**Aim of the exercise:**
Go through the material below and keep only the lines that contain the string "chức", copying each one in full.

START Data provided

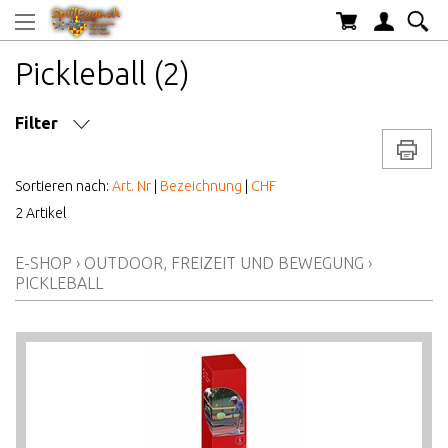
Pickleball (2)
Filter
Drucke
MARKE/HERSTELLER
Sortieren nach:
Art. Nr
|
Bezeichnung
|
CHF
2 Artikel
AB WELCHEM ALTER
E-SHOP
›
OUTDOOR, FREIZEIT UND BEWEGUNG
›
ALTER AB
PICKLEBALL
PREIS VON BIS
LAGERBESTAND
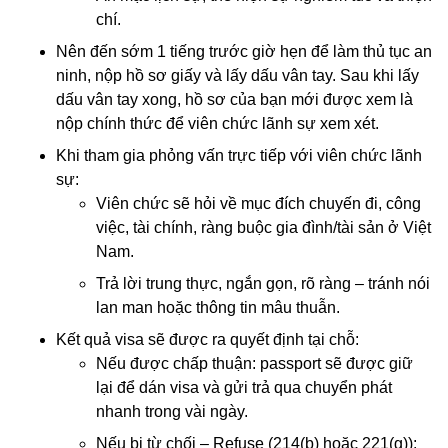
chí.
Nên đến sớm 1 tiếng trước giờ hẹn để làm thủ tục an
ninh, nộp hồ sơ giấy và lấy dấu vân tay. Sau khi lấy
dấu vân tay xong, hồ sơ của bạn mới được xem là
nộp chính thức để viên chức lãnh sự xem xét.
Khi tham gia phỏng vấn trực tiếp với viên chức lãnh
sự:
Viên chức sẽ hỏi về mục đích chuyến đi, công
việc, tài chính, ràng buộc gia đình/tài sản ở Việt
Nam.
Trả lời trung thực, ngắn gọn, rõ ràng – tránh nói
lan man hoặc thông tin mâu thuẫn.
Kết quả visa sẽ được ra quyết định tại chỗ:
Nếu được chấp thuận: passport sẽ được giữ
lại để dán visa và gửi trả qua chuyển phát
nhanh trong vài ngày.
Nếu bị từ chối – Refuse (214(b) hoặc 221(g)):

END Data provided

**Written response:**
nộp chính thức để viên chức lãnh sự xem xét.
Khi tham gia phỏng vấn trực tiếp với viên chức lãnh
Viên chức sẽ hỏi về mục đích chuyến đi, công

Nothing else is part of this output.